* [Problem to work on]:
Repeat verbatim every line of the material, beginning at the line that holds "bread [404,417,458,463] ->" and ending at its last line.

[Start of section]

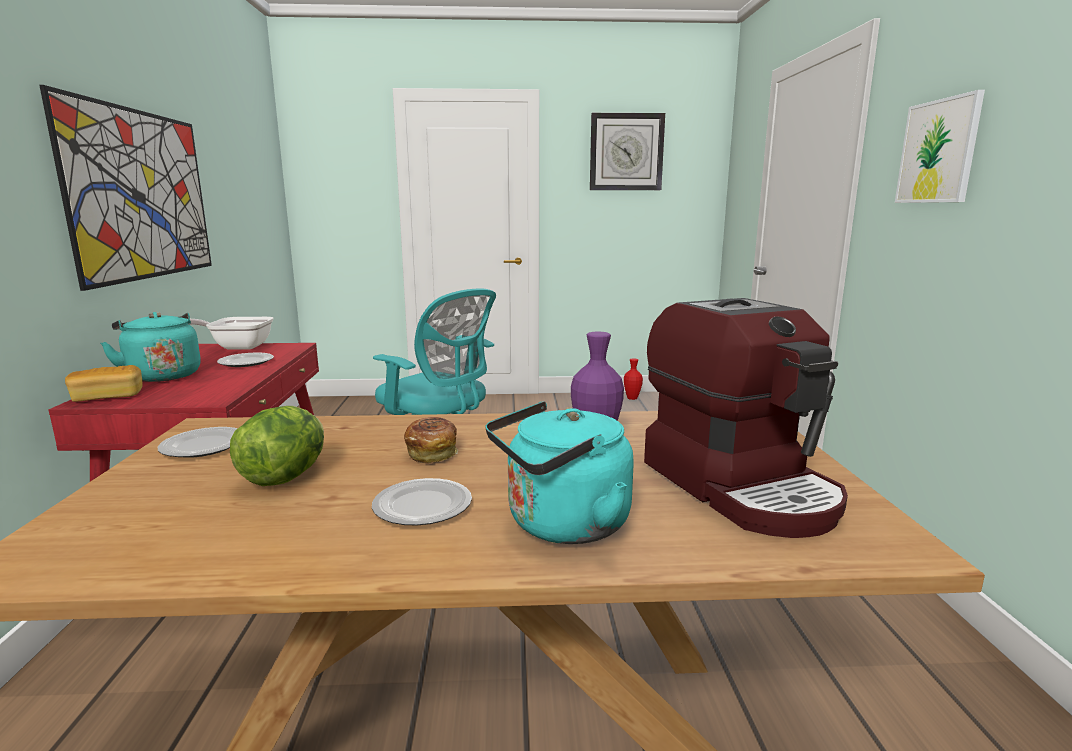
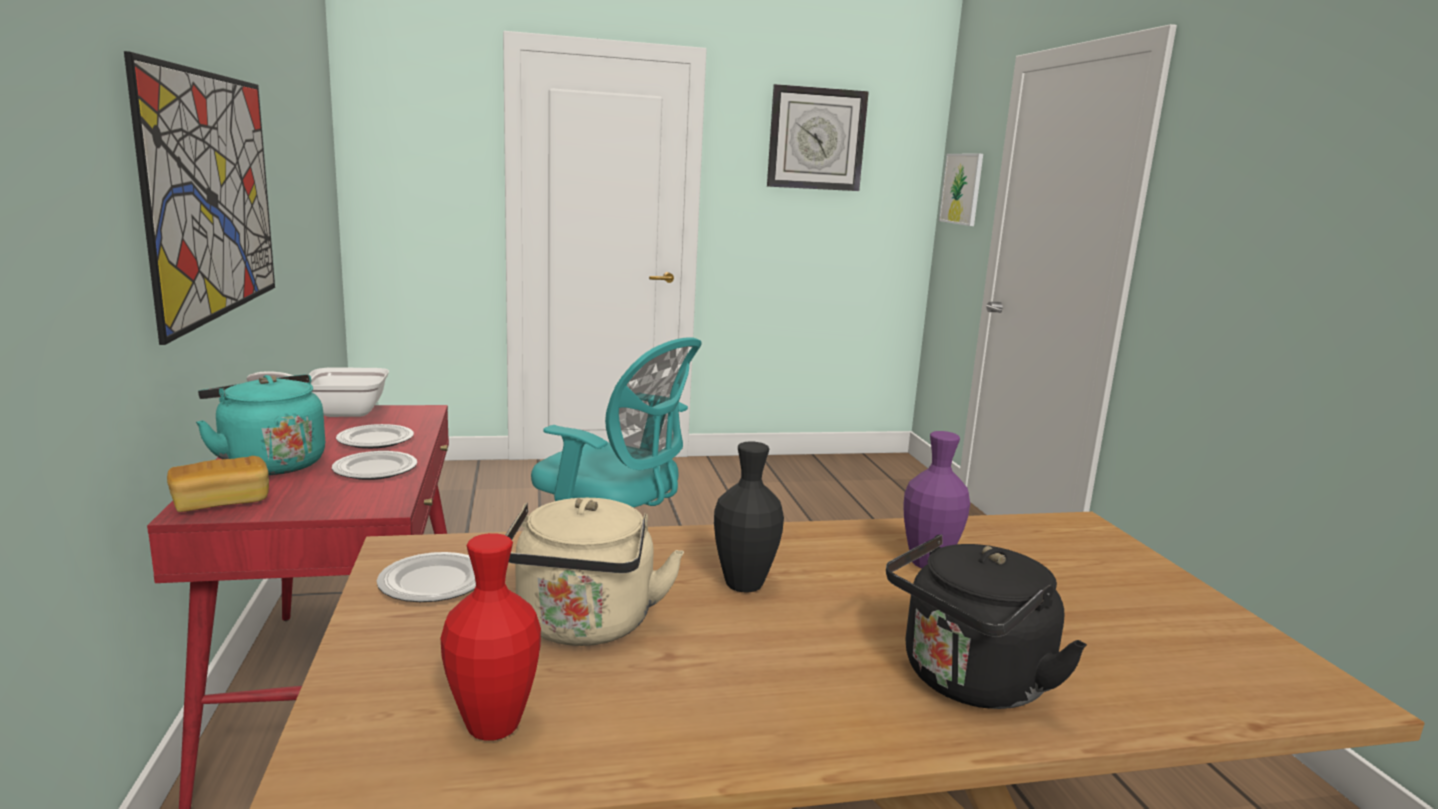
camera: 10 degrees left, 0 degrees up
lettuce [230,406,324,486] -> beige kettle [506,498,684,646]
plate [372,478,472,525] -> plate moved to [332,451,417,480]
bread [404,417,458,463] -> black vase [714,441,784,592]
turquoise kettle [486,401,634,544] -> black kettle [886,534,1087,709]
red vase [624,359,643,400] -> red vase moved to [441,533,541,741]
coffee machine [644,298,848,538] -> none
picture [895,90,985,203] -> picture moved to [939,154,983,226]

[End of section]

* [Answer box]:
bread [404,417,458,463] -> black vase [714,441,784,592]
turquoise kettle [486,401,634,544] -> black kettle [886,534,1087,709]
red vase [624,359,643,400] -> red vase moved to [441,533,541,741]
coffee machine [644,298,848,538] -> none
picture [895,90,985,203] -> picture moved to [939,154,983,226]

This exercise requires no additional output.